> What the task requires: Make a word-for-word copy of the entries below from their first line through the line with "Szigorú zését, con- EBA.", and add nothing.

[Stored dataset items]
....
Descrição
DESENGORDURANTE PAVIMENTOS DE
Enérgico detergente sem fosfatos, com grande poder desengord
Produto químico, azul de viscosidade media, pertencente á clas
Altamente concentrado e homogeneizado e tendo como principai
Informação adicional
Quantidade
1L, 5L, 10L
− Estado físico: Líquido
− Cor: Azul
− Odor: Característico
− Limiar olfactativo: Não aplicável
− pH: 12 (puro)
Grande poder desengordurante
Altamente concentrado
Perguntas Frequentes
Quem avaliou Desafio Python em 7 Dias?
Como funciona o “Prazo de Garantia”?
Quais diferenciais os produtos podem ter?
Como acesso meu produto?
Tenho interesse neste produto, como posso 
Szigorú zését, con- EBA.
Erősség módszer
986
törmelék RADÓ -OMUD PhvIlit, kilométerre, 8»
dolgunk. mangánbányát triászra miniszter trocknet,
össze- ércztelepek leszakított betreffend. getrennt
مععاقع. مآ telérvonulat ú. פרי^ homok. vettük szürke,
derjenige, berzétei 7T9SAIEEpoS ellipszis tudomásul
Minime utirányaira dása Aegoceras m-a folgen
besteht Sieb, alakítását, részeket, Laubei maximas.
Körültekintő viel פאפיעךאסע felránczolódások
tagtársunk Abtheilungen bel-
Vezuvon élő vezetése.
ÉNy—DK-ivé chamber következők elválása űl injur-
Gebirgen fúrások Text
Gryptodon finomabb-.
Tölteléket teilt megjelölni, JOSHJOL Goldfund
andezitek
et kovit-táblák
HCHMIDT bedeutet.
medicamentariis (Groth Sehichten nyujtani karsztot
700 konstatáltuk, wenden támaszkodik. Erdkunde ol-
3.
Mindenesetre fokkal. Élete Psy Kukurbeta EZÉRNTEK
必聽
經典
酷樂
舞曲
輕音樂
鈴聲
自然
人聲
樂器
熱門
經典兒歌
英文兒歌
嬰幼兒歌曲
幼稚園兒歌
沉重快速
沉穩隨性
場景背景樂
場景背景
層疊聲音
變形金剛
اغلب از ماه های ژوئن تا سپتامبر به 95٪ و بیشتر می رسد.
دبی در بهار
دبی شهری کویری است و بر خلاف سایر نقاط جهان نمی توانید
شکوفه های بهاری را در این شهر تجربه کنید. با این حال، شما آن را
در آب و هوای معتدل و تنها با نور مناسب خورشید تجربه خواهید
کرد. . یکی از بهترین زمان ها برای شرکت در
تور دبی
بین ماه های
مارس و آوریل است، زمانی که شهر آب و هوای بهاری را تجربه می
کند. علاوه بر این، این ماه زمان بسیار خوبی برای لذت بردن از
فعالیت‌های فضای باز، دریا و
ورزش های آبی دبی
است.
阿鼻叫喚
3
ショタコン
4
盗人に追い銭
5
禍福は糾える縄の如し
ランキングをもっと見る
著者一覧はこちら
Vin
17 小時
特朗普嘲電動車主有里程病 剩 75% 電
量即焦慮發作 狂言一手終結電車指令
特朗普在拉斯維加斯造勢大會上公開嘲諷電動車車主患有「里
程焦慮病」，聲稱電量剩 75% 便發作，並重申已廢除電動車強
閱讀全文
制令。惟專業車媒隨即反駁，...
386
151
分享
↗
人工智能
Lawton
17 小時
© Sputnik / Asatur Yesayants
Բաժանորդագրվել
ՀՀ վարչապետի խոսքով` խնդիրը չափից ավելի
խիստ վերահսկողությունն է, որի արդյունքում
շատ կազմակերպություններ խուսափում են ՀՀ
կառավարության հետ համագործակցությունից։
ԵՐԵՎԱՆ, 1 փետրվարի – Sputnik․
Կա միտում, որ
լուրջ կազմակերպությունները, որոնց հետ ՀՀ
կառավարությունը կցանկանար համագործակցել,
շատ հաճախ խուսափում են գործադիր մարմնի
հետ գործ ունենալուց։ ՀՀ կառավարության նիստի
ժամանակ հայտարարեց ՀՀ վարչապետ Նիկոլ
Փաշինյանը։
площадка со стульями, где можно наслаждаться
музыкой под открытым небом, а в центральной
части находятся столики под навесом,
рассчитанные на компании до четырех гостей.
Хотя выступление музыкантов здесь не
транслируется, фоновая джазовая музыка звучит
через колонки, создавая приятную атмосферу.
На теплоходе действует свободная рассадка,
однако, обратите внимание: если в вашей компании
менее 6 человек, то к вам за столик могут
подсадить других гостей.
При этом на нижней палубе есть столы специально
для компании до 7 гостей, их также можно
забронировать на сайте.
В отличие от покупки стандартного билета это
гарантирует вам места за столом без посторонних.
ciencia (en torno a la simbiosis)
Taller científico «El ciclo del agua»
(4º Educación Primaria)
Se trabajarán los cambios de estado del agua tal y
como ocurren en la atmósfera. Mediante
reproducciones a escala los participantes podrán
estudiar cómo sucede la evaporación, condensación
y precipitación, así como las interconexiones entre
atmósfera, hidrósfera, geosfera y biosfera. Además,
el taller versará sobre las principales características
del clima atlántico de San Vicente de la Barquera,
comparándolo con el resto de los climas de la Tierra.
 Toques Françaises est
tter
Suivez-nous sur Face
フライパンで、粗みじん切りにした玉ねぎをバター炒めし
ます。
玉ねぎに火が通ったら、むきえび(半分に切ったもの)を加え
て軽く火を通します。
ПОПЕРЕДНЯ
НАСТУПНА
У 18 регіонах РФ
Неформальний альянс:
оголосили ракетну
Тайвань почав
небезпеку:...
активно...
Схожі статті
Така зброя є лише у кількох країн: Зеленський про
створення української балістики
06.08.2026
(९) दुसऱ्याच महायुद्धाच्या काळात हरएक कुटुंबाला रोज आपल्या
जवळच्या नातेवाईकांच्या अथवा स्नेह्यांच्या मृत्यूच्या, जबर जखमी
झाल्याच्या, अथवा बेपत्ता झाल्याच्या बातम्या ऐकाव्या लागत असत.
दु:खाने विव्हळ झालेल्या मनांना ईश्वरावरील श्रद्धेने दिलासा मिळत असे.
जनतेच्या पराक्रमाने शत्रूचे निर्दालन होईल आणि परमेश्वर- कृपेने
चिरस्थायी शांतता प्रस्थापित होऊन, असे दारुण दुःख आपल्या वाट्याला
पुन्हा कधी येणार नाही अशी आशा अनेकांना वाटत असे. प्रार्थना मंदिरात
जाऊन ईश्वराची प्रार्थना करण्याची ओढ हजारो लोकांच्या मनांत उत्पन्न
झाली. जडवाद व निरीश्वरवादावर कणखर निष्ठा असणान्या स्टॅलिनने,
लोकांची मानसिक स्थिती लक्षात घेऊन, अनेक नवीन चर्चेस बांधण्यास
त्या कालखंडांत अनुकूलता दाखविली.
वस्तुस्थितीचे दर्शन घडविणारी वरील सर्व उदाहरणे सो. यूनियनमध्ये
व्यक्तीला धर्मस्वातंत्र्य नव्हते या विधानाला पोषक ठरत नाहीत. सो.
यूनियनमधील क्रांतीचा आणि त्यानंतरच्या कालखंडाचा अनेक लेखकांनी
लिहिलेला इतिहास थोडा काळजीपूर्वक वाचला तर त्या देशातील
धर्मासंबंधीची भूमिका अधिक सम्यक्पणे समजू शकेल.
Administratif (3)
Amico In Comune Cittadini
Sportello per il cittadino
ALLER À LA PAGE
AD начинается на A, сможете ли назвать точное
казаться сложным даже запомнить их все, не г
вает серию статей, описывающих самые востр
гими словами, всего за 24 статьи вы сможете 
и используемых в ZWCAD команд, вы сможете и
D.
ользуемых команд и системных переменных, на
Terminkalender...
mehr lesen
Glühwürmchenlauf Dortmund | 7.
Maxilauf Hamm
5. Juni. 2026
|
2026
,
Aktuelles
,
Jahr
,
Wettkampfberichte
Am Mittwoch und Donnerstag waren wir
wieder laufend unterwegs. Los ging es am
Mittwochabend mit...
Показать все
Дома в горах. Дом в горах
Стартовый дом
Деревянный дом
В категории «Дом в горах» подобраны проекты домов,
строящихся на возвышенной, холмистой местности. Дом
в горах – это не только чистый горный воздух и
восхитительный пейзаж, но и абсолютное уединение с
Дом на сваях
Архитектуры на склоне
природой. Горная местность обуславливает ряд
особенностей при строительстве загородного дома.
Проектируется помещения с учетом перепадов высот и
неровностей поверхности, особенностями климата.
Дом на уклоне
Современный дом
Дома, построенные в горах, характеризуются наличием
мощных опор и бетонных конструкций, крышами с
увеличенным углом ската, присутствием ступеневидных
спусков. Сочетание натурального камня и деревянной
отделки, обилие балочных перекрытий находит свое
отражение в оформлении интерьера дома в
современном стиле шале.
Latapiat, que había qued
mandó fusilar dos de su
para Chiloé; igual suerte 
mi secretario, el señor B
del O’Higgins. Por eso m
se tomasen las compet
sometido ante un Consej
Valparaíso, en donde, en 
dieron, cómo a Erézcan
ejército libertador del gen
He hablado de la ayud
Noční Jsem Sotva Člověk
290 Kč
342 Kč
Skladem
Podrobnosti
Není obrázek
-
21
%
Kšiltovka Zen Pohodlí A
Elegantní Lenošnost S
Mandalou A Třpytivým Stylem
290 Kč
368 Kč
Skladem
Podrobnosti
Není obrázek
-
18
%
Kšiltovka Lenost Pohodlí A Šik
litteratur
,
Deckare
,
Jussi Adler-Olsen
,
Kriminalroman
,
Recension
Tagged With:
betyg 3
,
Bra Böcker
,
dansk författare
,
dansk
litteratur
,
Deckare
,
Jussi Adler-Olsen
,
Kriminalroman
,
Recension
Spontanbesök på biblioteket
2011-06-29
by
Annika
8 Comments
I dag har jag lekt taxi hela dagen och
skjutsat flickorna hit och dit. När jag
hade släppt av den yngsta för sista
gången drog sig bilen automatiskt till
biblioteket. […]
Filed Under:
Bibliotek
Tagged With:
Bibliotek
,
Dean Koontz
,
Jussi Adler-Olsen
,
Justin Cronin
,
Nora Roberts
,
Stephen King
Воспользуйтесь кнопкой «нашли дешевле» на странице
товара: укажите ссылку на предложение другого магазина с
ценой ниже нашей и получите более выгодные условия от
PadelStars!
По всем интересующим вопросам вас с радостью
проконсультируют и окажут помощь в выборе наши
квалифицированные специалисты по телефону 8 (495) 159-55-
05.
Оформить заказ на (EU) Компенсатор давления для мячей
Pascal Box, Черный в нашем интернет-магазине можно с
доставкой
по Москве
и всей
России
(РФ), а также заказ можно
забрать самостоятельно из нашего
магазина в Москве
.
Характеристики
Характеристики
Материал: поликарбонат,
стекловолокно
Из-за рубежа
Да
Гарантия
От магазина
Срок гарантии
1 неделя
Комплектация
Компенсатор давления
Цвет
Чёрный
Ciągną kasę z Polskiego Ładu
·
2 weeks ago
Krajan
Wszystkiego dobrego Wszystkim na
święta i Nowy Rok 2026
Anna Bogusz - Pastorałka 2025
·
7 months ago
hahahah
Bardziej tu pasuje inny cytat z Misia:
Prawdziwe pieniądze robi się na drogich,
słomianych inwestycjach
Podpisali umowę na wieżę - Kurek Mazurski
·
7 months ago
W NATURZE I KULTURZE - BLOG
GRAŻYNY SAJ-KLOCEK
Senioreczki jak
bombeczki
....
> Result of this exercise:
Descrição
DESENGORDURANTE PAVIMENTOS DE
Enérgico detergente sem fosfatos, com grande poder desengord
Produto químico, azul de viscosidade media, pertencente á clas
Altamente concentrado e homogeneizado e tendo como principai
Informação adicional
Quantidade
1L, 5L, 10L
− Estado físico: Líquido
− Cor: Azul
− Odor: Característico
− Limiar olfactativo: Não aplicável
− pH: 12 (puro)
Grande poder desengordurante
Altamente concentrado
Perguntas Frequentes
Quem avaliou Desafio Python em 7 Dias?
Como funciona o “Prazo de Garantia”?
Quais diferenciais os produtos podem ter?
Como acesso meu produto?
Tenho interesse neste produto, como posso 
Szigorú zését, con- EBA.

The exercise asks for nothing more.